The Magic of Chaos

It happens when you least expect it. Not often enough to count on it, but enough to watch for it. The magic. Those moments when something about the host culture grabs your heart and squeezes. Those moments when you encounter someone who disrupts your day in the very best way.

I am a person who rushes. Most days I have no time for wonder, for mindless musing on the beauty of my host culture. I am a person who shines in chaos – I can cut through it like a fin through water. Because of this, God has to disrupt me with Presence or Peace or Joy. I forget about them. God has to disrupt me with the magic.

I was marching down the street in my neighborhood recently taking my dog on a walk. It wasn’t a Nora Ephron-esque moment of quirky neighborhood life with my dog – no, this was a task I was checking off my list. Get the dog out, get him home, get to the office. As I was mentally reviewing my to-do list for the day, a tottering old man came around the corner. He seemed to be frustrated and waved his cane at me as he walked toward me. I attempted to pull my dog away from where he was walking, as I assumed we were in his way. As he passed me, with one gesture, he broke off a piece of the baguette he was carrying and with a flourish offered it to my dog. The man patted my dog on the head and we were on our way.

I laughed all the way down the street and smiled all the way home. This little moment of beauty had interrupted my morning and colored the rest of my day. And I thought to myself, why does this place hold so much more magic than home? It’s because I’m out in it. I’m walking around, on the train, so much more engaged in day to day life than at home. I’m engaging everyday in this city life which is so foreign and uncomfortable to this Indiana girl. But that’s where the magic is.

Magic is only found in chaos. And I’m not talking about the Magic some of us grew up learning to boycott. I’m talking about those moments that leave a trail of glitter behind it, little sparks of life that should have the sound of chimes behind.

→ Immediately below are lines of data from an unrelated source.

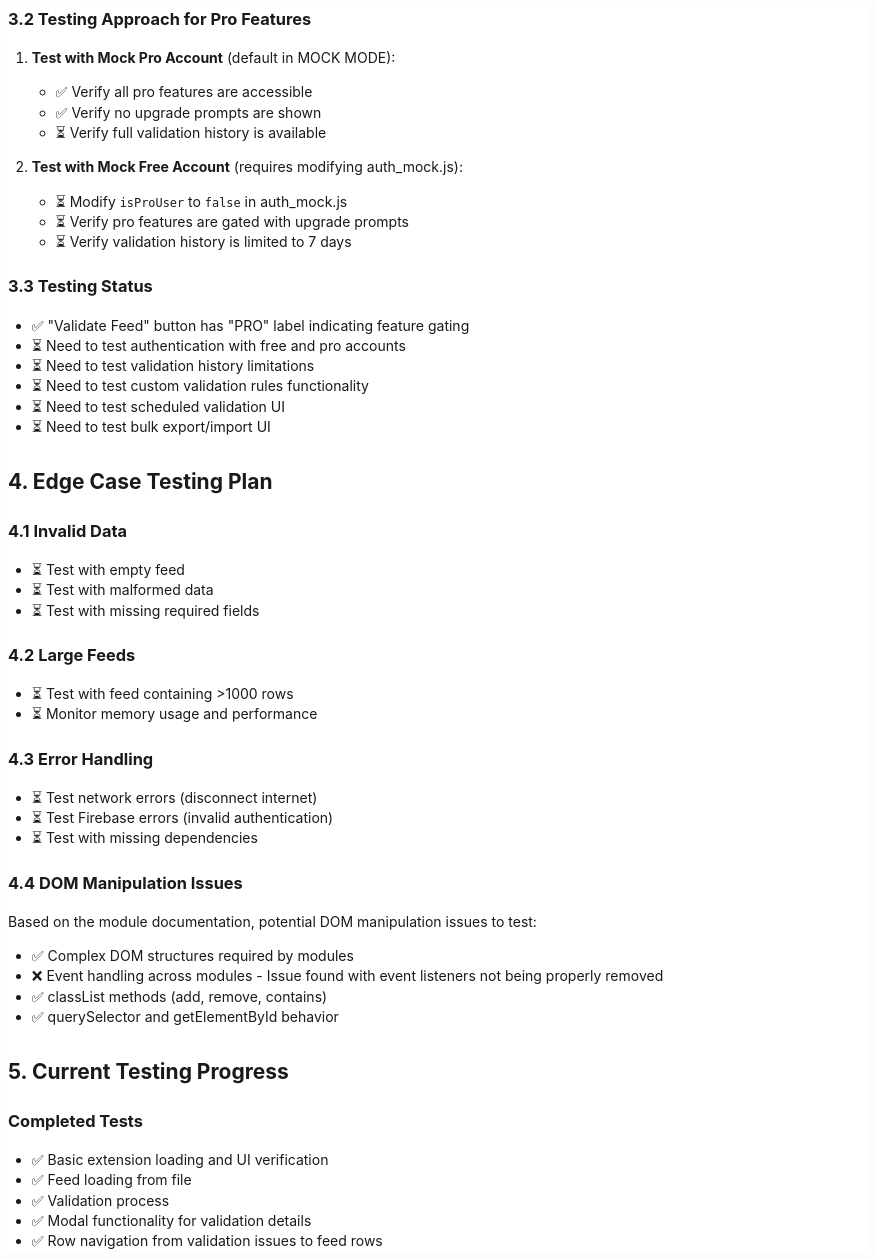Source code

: ### 3.2 Testing Approach for Pro Features

1. **Test with Mock Pro Account** (default in MOCK MODE):
   - ✅ Verify all pro features are accessible
   - ✅ Verify no upgrade prompts are shown
   - ⏳ Verify full validation history is available

2. **Test with Mock Free Account** (requires modifying auth_mock.js):
   - ⏳ Modify `isProUser` to `false` in auth_mock.js
   - ⏳ Verify pro features are gated with upgrade prompts
   - ⏳ Verify validation history is limited to 7 days

### 3.3 Testing Status

- ✅ "Validate Feed" button has "PRO" label indicating feature gating
- ⏳ Need to test authentication with free and pro accounts
- ⏳ Need to test validation history limitations
- ⏳ Need to test custom validation rules functionality
- ⏳ Need to test scheduled validation UI
- ⏳ Need to test bulk export/import UI

## 4. Edge Case Testing Plan

### 4.1 Invalid Data

- ⏳ Test with empty feed
- ⏳ Test with malformed data
- ⏳ Test with missing required fields

### 4.2 Large Feeds

- ⏳ Test with feed containing >1000 rows
- ⏳ Monitor memory usage and performance

### 4.3 Error Handling

- ⏳ Test network errors (disconnect internet)
- ⏳ Test Firebase errors (invalid authentication)
- ⏳ Test with missing dependencies

### 4.4 DOM Manipulation Issues

Based on the module documentation, potential DOM manipulation issues to test:
- ✅ Complex DOM structures required by modules
- ❌ Event handling across modules - Issue found with event listeners not being properly removed
- ✅ classList methods (add, remove, contains)
- ✅ querySelector and getElementById behavior

## 5. Current Testing Progress

### Completed Tests
- ✅ Basic extension loading and UI verification
- ✅ Feed loading from file
- ✅ Validation process
- ✅ Modal functionality for validation details
- ✅ Row navigation from validation issues to feed rows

Evidence of something greater, little kisses of love from a creator. I’m talking about you, in the city you can’t understand, getting a free apple and a wink from an old lady at the marketplace. Or you, working and working with no result, suddenly seeing someone understand. Or you, who thought you were going on great adventures, stuck at home under piles of laundry and diapers and having a sweet moment with your kids.

You can’t have the magic without the chaos. You can’t have a spark of light without surrounding darkness. You can’t have new creation without something to start from – some brokenness; some chaos. In the beginning, there was chaos. There was darkness. But before the chaos, there was the Spirit. And, really, it’s the Holy Spirit in the chaos that brings that magic. The Holy Spirit is there, hovering over the chaos, waiting to spark that light.

I have more days of chaos than of magic, and after seven years, I have learned to see that as normal life. But every time we have a new team member, and they start to tell us about something that has happened in the city to them, I know they have found it. And I know they understand.

What do you find to be the most chaotic aspect of your host culture? What ‘kisses from heaven’ have you found in the midst of this chaos? What beauty in the everyday was striking when you first arrived but now gets overlooked?

Photo by Carlos Domínguez on Unsplash

1 Comment

  1. Kathy Vaughan November 1, 2017

    Thanks for reminding me of the magic! I also seem to live and thrive in chaos, but I love people. Part of the magic of Uganda, which I loved so much when I first arrived, and which sometimes now seems to be a distraction in getting to the more important part of my day, is that people take time for others. If you are on the way to someplace, and you meet someone with a need, whether the need is just some kind words or encouragement, or it actually requires some physical assistance, you don’t worry about your plans as much as the people in your presence at that moment. I’ve learned that a quick greeting is not the same as an engaged conversation. Being in this kind of environment has helped me to slow down and take time for people, but I admit that at times I get frustrated by the very thing which I loved so much at first. When I do, I know it’s a reminder to check my chaos level and my heart, because I want to really see people and love them well, and let God orchestrate the moments of my days.